Design of hourglass-lattice metastructure with near-zero thermal expansion using structural optimization method

Abstract

Zero thermal expansion (ZTE) is strongly demanded for critical components of spacecraft structures exposed to extreme temperature variations in space. In this paper, a lattice metastructure with near-ZTE is numerically achieved by structural optimization method. A sandwich panel with one single layer of hourglass-type lattice cells with variable cross-sectional and bi-material beams are assembled to produce either positive or negative thermal expansion (PTE or NTE).
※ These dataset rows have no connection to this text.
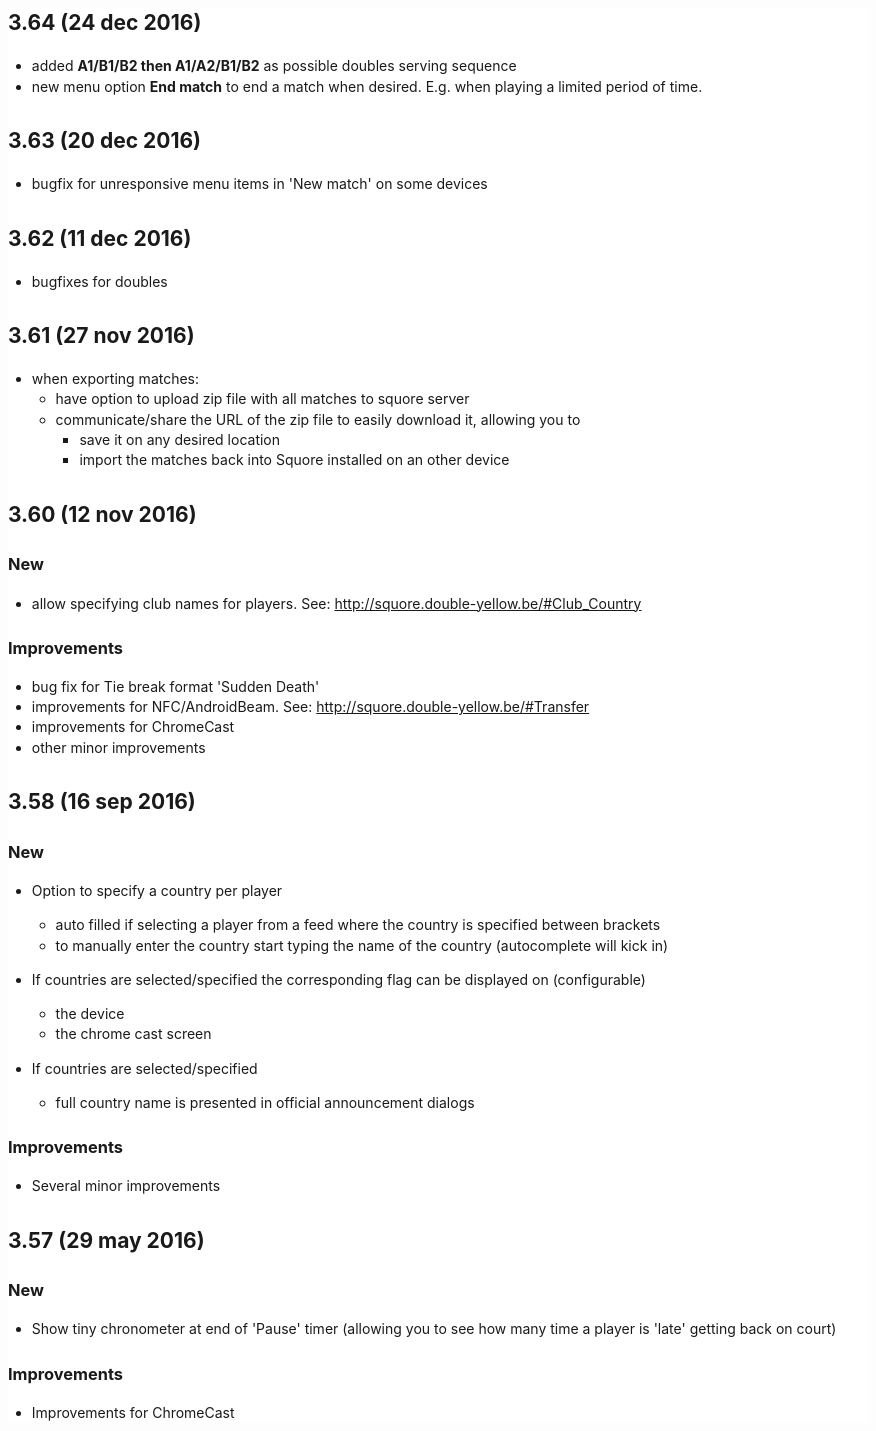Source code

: ## 3.64 (24 dec 2016)

- added **A1/B1/B2 then A1/A2/B1/B2** as possible doubles serving sequence 
- new menu option **End match** to end a match when desired. E.g. when playing a limited period of time.

## 3.63 (20 dec 2016)

- bugfix for unresponsive menu items in 'New match' on some devices

## 3.62 (11 dec 2016)

- bugfixes for doubles

## 3.61 (27 nov 2016)

- when exporting matches:
    - have option to upload zip file with all matches to squore server
    - communicate/share the URL of the zip file to easily download it, allowing you to 
        - save it on any desired location
        - import the matches back into Squore installed on an other device 

## 3.60 (12 nov 2016)

### New
- allow specifying club names for players. See:
    <http://squore.double-yellow.be/#Club_Country>

### Improvements
- bug fix for Tie break format 'Sudden Death'
- improvements for NFC/AndroidBeam. See: <http://squore.double-yellow.be/#Transfer>
- improvements for ChromeCast
- other minor improvements

## 3.58 (16 sep 2016)

### New
* Option to specify a country per player
    - auto filled if selecting a player from a feed where the country is specified between brackets
    - to manually enter the country start typing the name of the country (autocomplete will kick in)
    
* If countries are selected/specified the corresponding flag can be displayed on (configurable) 
    - the device
    - the chrome cast screen
* If countries are selected/specified  
    - full country name is presented in official announcement dialogs
    
### Improvements
- Several minor improvements

## 3.57 (29 may 2016)

### New
* Show tiny chronometer at end of 'Pause' timer (allowing you to see how many time a player is 'late' getting back on court)

### Improvements
- Improvements for ChromeCast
Then, a multilayered construction of metastructures is proposed by the combination of both PTE and NTE layers to realize the overall behaviors of near-zero deformation. The structural optimization with the gradient-based algorithm is utilized to obtain an extreme low value of coefficient of thermal expansion (∼10-9 /K). The shape constraint is adopted to regulate the thermal deformation of contact surfaces of each layer. Furthermore, bi-material prototypes with nylon and short carbon fiber reinforced composites are fabricated and tested, and the results demonstrate a NTE value of −6.32 × 10-5 /K, PTE value of + 1.28 × 10-4 /K, and ZTE value of 2.53 × 10-6 /K. This agrees well with the optimization result. Overall, the proposed hourglass-lattice metastructure with a high thermal stability is a promising solution to enable large-scale space structures such as space telescope, antenna, and radar, etc.